L’impatto psicologico-emotivo dopo il coronavirus

martedì 15 settembre 2020


Le conseguenze dopo l’impatto della diffusione sul coronavirus ha ridimensionato davvero la visione quotidiana della popolazione italiana?

C’è una questione psicologica che sotto moltissimi aspetti, le persone hanno rivalutato durante il decorso della pandemia. Lo stare chiusi in casa ci ha obbligatoriamente costretti a stare per un periodo di tempo abbastanza prolungato, racchiusi nella stessa cerchia ristretta del nucleo familiare o lavorativo.

Ecco perché è stata avviata l’iniziativa “Psicologi per il coronavirus”, un servizio riservato in particolare modo anche per gli operatori socio-sanitari. Un servizio che ha reso possibile una consulenza a distanza, formato da un equipe di psicologhi e psicoterapeuti esperti, pronti a destare il loro lavoro a servizio della comunità italiana.

Il numero di richieste della consultazione psicologa a distanza è stato molto elevato, ma effettivamente a distanza di tempo, dopo che il periodo più critico è stato superato, cosa n’è rimasto? Gli italiani hanno rivalutato davvero la possibilità di avviare un percorso terapeutico anche dopo l’avvenuta di quest’emergenza?

Purtroppo, una buona parte di queste persone che hanno richiesto questo servizio, ha deciso appunto di non continuare questo percorso per dimenticarsi alla svelta di questo periodo. Ma effettivamente a livello psicologico questo stato emotivo può essere eliminato in modo definito?

Un essere umano ha la tendenza di autoproteggersi da un ricordo spiacevole, cercando di rivolgere lo sguardo di nuovo a quello che sarebbe alla sua “normalità”, non prendendo in considerazione che molto spesso il malessere sussista già da prima dello scoppio di un evento più traumatico (in questo caso del coronavirus).

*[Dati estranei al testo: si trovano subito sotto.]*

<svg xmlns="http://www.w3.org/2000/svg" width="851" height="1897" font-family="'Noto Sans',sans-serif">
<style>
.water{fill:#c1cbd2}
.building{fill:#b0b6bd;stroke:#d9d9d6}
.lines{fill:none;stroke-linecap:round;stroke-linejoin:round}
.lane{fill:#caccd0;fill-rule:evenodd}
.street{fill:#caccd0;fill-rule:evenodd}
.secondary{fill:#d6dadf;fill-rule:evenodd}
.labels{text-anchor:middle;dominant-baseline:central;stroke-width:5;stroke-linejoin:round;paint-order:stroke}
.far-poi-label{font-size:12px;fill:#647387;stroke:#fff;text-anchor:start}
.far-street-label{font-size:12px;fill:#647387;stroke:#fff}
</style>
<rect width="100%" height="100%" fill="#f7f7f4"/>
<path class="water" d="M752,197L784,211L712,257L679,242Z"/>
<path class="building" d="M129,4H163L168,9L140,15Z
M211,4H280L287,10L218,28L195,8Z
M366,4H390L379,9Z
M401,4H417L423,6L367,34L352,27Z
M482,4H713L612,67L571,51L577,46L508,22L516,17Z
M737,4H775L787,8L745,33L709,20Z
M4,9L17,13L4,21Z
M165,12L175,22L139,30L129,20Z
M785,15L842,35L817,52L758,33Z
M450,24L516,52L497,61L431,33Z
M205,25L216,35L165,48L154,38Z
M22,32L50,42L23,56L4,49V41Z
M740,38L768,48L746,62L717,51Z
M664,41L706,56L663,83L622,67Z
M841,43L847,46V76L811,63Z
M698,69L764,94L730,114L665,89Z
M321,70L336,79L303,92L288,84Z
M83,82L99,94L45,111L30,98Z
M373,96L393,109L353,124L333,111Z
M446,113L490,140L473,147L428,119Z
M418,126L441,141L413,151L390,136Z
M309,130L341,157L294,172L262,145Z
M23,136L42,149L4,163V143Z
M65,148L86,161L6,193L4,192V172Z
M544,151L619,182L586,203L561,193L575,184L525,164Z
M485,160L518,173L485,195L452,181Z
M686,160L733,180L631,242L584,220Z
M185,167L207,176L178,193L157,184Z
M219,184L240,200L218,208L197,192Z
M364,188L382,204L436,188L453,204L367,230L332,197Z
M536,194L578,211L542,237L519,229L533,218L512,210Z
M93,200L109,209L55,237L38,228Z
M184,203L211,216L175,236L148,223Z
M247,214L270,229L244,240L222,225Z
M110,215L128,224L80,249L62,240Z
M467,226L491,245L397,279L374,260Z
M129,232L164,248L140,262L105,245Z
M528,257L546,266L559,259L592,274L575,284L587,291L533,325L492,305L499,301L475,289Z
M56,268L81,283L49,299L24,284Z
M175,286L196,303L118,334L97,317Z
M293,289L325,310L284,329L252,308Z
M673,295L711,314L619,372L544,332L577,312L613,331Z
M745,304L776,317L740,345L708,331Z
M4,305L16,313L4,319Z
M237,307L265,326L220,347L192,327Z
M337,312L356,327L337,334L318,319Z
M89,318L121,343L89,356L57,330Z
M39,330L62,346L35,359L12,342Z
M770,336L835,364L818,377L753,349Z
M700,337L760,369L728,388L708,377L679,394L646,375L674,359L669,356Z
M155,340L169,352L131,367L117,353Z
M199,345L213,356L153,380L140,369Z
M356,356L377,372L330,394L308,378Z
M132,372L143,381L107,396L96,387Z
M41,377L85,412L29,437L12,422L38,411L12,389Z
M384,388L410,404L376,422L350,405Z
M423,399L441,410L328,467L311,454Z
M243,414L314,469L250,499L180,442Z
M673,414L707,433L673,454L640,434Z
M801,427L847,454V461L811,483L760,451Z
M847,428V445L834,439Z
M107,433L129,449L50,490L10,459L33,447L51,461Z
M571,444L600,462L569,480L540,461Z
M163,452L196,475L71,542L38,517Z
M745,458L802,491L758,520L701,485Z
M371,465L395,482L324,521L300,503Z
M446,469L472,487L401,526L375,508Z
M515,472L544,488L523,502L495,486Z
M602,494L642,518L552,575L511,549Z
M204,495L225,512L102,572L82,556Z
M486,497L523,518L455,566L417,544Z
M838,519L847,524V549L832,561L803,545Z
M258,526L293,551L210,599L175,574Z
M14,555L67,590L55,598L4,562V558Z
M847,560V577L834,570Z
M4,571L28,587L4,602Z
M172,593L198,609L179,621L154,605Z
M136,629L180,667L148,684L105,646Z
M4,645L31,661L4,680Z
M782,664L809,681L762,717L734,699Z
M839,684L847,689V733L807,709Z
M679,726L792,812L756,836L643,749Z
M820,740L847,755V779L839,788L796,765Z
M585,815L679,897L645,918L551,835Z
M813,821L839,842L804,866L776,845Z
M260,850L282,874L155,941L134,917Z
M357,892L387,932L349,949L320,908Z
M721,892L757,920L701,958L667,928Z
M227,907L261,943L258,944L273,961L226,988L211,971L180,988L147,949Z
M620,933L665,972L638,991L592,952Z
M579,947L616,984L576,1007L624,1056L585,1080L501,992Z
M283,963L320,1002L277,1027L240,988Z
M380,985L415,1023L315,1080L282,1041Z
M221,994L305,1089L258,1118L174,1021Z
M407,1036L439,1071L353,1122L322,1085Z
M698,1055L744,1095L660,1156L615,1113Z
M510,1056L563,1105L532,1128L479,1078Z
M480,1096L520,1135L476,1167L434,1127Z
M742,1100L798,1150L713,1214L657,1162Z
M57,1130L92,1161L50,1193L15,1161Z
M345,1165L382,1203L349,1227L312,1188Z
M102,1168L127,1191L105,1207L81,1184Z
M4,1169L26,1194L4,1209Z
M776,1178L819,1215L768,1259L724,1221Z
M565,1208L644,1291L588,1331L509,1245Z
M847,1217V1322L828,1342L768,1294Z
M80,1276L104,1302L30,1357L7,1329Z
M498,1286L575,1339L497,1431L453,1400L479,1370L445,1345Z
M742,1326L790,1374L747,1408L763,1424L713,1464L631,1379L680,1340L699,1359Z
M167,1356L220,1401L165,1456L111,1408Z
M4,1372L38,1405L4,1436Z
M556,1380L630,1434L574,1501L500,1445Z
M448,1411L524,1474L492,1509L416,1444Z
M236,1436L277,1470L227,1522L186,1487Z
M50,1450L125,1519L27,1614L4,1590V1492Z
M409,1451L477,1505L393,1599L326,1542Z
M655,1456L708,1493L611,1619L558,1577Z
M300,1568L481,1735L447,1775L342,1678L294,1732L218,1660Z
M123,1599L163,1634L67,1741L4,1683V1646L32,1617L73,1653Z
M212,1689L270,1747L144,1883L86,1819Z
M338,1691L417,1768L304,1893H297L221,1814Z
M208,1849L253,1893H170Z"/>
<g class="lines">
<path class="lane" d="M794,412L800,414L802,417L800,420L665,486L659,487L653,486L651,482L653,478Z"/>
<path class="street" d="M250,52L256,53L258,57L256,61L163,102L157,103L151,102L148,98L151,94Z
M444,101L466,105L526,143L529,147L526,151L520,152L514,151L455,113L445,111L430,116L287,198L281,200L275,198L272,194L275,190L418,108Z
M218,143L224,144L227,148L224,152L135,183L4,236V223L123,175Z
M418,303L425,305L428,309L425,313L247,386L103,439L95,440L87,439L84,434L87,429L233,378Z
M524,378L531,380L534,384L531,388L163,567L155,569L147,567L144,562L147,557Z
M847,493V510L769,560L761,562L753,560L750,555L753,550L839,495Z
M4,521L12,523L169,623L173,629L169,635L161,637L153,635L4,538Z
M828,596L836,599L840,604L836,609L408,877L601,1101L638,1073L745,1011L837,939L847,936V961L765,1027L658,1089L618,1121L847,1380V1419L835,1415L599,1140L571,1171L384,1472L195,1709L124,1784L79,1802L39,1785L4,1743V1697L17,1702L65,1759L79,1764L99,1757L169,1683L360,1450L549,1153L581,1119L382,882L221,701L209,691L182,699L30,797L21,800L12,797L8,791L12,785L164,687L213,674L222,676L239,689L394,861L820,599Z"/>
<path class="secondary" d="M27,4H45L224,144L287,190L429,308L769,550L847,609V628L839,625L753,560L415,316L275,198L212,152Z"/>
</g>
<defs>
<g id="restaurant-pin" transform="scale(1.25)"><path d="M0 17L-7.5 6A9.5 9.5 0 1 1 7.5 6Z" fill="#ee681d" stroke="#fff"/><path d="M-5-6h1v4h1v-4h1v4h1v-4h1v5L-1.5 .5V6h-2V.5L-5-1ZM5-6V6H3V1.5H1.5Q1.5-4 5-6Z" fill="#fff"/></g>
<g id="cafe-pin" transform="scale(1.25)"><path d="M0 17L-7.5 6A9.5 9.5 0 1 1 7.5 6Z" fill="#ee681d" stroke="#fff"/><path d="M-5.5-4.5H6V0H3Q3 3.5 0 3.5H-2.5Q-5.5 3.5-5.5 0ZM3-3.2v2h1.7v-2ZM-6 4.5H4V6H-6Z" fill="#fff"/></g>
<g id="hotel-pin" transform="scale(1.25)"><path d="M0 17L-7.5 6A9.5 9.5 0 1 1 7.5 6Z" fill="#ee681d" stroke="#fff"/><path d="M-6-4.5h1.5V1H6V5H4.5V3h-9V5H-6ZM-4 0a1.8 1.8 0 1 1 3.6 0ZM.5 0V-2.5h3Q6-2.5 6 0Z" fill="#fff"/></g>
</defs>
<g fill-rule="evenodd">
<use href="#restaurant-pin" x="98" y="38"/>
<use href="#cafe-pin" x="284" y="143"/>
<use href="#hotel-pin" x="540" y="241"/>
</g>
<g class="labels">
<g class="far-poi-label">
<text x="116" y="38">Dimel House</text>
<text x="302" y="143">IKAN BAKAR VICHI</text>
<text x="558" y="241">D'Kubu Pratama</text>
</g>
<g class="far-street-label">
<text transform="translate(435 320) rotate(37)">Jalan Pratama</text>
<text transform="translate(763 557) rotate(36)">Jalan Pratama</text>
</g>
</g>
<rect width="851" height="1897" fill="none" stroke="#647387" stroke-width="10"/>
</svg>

I rapporti con i familiari o con il proprio partner, poteva essere già da tempo logorato ma che in quel periodo di emergenza sono risaltati ancor di più i punti più critici.

O semplicemente, chi era abituato a rimanere per un periodo prolungato “lontano” dai propri cari, si è ritrovato rinchiuso in una sorta di prigione psicologica e fisica, con un nucleo familiare a cui non era più abituato a rimanere in contatto.

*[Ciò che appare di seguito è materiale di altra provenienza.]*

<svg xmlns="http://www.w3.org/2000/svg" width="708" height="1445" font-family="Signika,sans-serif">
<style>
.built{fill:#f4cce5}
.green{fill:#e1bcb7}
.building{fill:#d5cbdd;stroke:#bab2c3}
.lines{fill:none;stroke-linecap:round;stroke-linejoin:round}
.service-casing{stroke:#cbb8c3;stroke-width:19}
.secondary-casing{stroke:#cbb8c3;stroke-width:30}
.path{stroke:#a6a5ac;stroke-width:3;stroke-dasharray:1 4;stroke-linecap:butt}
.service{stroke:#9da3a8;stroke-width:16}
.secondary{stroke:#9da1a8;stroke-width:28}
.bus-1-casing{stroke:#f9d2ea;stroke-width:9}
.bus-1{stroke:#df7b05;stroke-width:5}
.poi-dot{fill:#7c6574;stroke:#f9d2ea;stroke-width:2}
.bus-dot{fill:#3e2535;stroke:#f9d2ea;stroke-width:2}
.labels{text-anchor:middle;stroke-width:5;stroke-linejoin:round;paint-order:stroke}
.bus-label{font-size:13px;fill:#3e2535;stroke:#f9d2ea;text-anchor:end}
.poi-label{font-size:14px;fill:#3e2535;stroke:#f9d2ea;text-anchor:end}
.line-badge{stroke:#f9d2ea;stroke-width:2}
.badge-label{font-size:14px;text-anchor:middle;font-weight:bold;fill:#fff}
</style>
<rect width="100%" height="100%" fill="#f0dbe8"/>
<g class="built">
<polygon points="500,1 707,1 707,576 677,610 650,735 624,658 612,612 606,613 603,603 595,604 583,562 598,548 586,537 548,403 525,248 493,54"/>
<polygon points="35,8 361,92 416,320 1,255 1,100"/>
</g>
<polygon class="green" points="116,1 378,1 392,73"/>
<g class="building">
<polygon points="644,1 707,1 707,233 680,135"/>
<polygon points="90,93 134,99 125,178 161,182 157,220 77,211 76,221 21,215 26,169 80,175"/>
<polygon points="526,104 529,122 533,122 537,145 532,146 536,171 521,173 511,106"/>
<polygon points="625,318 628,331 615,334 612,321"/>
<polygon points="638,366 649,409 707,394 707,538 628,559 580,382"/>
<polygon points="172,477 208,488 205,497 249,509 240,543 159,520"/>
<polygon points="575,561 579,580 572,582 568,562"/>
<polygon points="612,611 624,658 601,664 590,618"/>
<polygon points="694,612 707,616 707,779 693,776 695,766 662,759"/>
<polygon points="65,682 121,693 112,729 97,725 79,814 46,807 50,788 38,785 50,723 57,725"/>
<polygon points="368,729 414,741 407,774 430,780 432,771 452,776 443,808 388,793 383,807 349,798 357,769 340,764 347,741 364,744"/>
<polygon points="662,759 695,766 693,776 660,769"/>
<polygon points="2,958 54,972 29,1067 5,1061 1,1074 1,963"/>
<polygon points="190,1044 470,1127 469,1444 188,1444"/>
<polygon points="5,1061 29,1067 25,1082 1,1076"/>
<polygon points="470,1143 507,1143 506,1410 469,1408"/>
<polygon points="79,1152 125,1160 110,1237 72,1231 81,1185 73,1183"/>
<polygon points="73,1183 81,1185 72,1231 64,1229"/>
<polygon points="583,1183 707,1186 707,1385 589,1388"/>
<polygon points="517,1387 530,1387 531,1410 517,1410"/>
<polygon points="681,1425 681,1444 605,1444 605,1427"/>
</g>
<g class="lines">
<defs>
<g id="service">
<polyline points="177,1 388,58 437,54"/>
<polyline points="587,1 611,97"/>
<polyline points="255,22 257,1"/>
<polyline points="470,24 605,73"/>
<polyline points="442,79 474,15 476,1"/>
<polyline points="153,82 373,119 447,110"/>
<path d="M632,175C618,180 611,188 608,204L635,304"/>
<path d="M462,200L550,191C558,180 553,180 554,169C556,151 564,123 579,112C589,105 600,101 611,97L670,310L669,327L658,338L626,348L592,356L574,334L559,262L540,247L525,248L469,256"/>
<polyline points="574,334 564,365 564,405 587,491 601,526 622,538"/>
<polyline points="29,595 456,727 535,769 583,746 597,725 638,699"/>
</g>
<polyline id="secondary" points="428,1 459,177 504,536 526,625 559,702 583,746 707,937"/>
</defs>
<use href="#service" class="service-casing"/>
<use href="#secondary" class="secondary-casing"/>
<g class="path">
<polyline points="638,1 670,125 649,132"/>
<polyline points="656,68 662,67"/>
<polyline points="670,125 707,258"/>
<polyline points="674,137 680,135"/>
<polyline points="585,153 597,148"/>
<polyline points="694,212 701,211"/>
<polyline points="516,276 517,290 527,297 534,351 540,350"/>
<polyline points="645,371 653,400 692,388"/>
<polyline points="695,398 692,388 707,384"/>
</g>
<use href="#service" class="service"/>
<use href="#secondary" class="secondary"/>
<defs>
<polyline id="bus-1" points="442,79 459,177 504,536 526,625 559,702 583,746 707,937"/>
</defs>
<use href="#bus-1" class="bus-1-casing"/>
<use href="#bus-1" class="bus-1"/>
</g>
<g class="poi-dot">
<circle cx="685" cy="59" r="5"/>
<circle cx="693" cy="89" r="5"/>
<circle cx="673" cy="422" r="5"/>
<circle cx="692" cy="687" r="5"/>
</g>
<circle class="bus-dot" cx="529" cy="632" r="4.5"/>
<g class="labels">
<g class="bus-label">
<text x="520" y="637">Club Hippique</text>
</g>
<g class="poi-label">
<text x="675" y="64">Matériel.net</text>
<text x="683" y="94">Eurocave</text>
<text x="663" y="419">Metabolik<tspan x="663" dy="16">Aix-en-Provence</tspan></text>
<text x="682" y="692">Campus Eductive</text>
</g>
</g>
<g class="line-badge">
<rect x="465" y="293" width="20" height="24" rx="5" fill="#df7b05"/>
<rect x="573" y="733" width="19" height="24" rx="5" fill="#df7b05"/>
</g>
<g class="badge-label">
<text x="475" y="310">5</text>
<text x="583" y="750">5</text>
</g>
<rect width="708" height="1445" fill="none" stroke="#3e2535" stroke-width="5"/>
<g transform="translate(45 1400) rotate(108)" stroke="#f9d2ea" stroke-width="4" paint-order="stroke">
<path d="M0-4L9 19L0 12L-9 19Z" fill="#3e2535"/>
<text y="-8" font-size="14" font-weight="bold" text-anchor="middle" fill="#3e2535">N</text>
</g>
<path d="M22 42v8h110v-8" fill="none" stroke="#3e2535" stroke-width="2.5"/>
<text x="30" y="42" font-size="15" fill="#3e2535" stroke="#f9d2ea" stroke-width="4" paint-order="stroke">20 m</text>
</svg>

O le donne o gli uomini lavoratori, costretti entrambi a rimanere in casa a proseguire il proprio lavoro a distanza grazie allo “smart working” ma al contempo stesso riuscire a badare i propri figli, perché si era impossibilitati di portarli dai nonni o in alcune strutture apposite.

 Non è un male pretendere un proprio spazio personale, ma molto spesso bisogna avere anche il coraggio di richiedere un aiuto in più per se stessi. Oramai nel 2020 i valori tradizionali sono abbastanza mutati, non esiste più come una volta lo “star insieme” e di godersi di attimi tranquilli con la propria famiglia e con la persona che si ama.

Purtroppo è anche vero che la società ci ha messo in una condizione di essere come delle macchine di fabbrica, il nostro scopo oramai è di essere educati a produrre, per poi produrre a nostra volta il lavoro. Il malessere avviene quando una volta raggiunto questo obiettivo, non sol dimentichiamo in modo apparente “l’altra persona”, ma in modo particolare dimentichiamo “noi stessi”.

Siamo così occupati nel rivolgere lo sguardo a ciò che noi consideriamo “normalità”, che molto spesso trascuriamo il nostro malessere, che nei peggior dei casi possiamo anche riversare nel prossimo come forma di cattiveria.

Le varie forme di specialisti come lo psicologo, lo psicoterapeuta, lo psicoanalista, lo psichiatra non sono nate per essere derise o allontanate perché sono inutili, cerchiamo di proiettare il nostro sguardo al di fuori della nostra cerchia che consideriamo “normalità”. Sono figure importanti capaci di migliorare il nostro benessere, chi può darti aiuto non è il solo classico medico che ti opera sul lettino chirurgico o che vai nello studio per farti prescrivere l ricetta.

Ma un articolo può effettivamente far cambiare idea al lettore?

Purtroppo chi rimane nelle proprie convinzioni non cambierà mai la propria opinione, ma possiamo sempre confidare in quei pochi occhi discreti, quel poche anime che hanno solo di una spinta per fare questo gran passo. Per fortuna esistono ambulatori o centri che offrono questo servizio in modo gratuito, per facilitare quelle persone che non hanno la possibilità economica o diffidano di iniziare questo percorso a pagamento, basta cercare su internet qualche centro che possa fornire un supporto psicologico gratuito, o semplicemente basti consultare l’Asl della propria città che quest’ultimo fornisce lo stesso un percorso gratuito per chi è riuscito a rivolgere lo sguardo in un’altra direzione.